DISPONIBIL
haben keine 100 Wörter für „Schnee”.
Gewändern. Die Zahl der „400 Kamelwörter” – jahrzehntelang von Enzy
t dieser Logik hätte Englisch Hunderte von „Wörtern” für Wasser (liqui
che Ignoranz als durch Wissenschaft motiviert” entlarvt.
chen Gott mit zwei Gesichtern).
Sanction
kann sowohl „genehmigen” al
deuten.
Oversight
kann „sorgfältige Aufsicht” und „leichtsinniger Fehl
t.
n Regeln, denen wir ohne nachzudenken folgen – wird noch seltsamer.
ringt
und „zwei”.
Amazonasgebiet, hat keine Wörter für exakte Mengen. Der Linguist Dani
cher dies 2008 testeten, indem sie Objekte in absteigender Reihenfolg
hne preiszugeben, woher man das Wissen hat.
☆ ☆ ☆ ☆
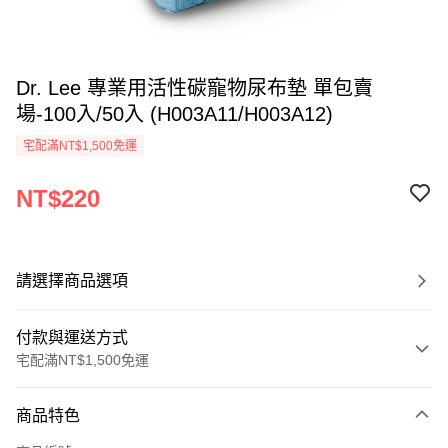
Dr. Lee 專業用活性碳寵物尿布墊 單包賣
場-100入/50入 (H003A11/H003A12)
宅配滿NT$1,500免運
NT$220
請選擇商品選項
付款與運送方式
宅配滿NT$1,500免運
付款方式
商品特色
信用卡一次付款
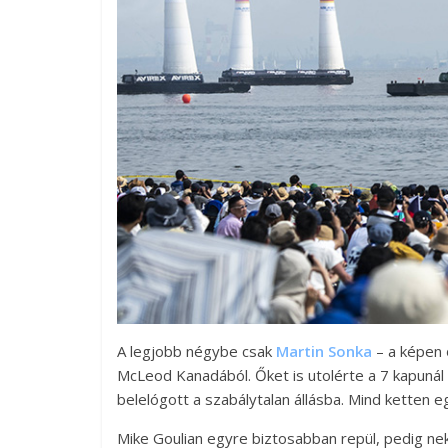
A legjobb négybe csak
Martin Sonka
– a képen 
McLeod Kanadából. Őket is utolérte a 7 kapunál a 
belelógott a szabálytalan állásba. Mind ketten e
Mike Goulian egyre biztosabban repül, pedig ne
☆ ☆ ☆ ☆
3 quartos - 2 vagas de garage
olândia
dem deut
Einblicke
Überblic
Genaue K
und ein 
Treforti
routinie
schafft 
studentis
☆ ☆ ☆ ☆
Problem details ▸ Copy verbatim the lines of the records above, from the line with "A legjobb négybe csak" to the line with "Mike Goulian egyre", including both of those lines.

Answer box ▸
A legjobb négybe csak
Martin Sonka
– a képen 
McLeod Kanadából. Őket is utolérte a 7 kapunál a 
belelógott a szabálytalan állásba. Mind ketten e
Mike Goulian egyre biztosabban repül, pedig ne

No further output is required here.